The recreation site, in 2024, was the location of the first sighting in the United States of a Blue rock thrush, a bird indigenous to Asia and Europe.

==Roadbed around the head==

The primitive roadbed was chipped into the head by unknown persons around the turn of the 20th century to facilitate access to Arch Cape, which at the time was accessible only by driving a horse-drawn or motorized vehicle on the beach. This sometimes necessitated driving directly into the surf—an inconvenience in a stagecoach or wagon, but a real hazard in motorcars, which were far easier to get stuck and were disabled and immobilized by relatively small waves.
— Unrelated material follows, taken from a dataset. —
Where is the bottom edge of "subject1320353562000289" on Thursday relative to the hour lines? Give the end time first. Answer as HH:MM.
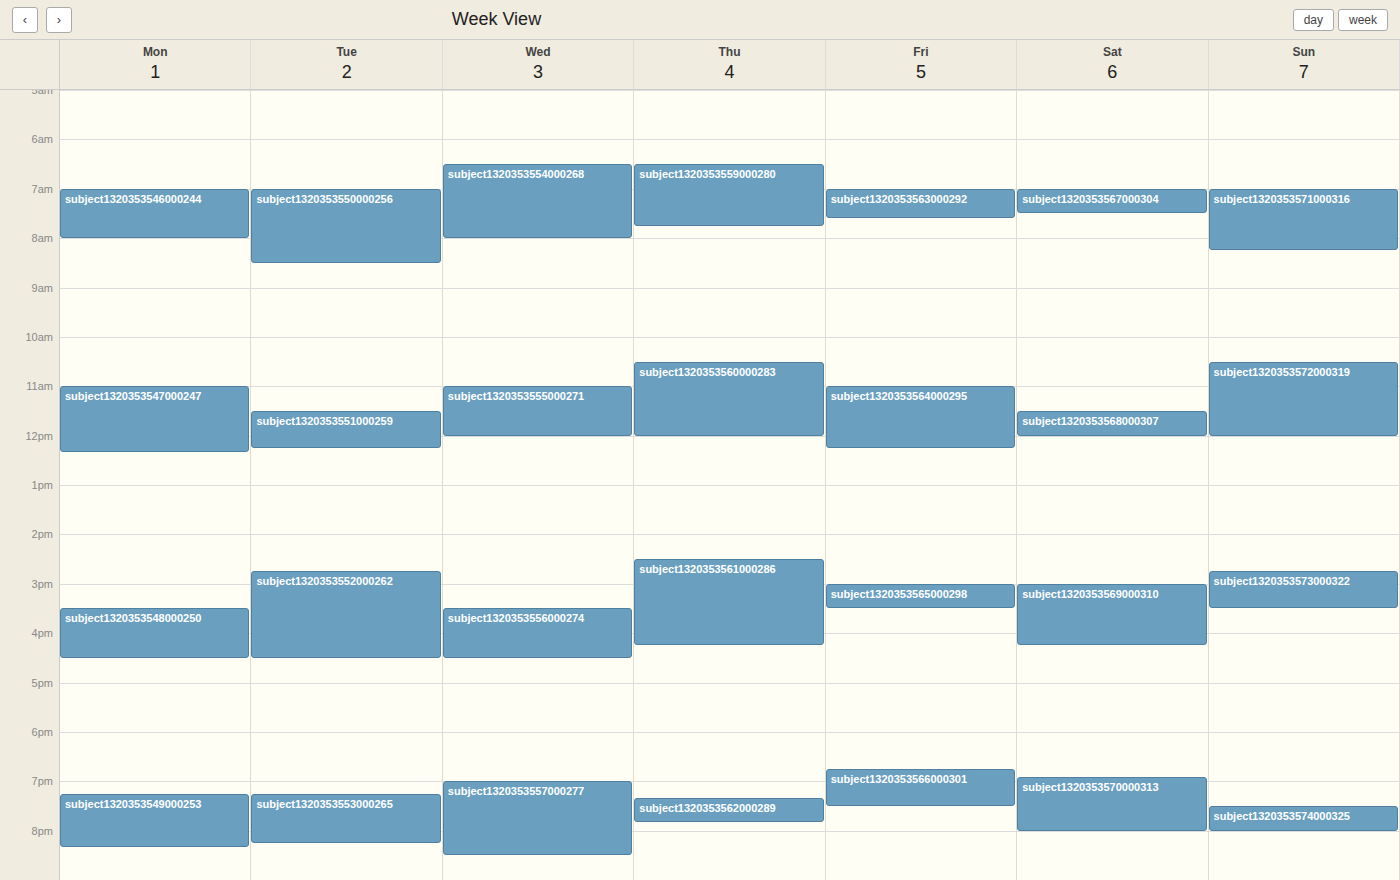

A persistent rumor claims that the roadbed was made by a man whose brand-new Maxwell car got stuck and was submerged by the incoming tide in the 1920s; however, photographic evidence shows the road was there well before 1920, and Oregon popular historian Ralph Friedman interviewed a stage driver who remembered using it before World War I.

==Site description==
The 43 acre park has a large parking area, public restrooms, and a sloping walkway to the beach. Erosion has formed caves in sandstone cliffs along the headland's south side, which is also the site of a seasonal waterfall. The Oregon Coast Trail passes through the park along the beach.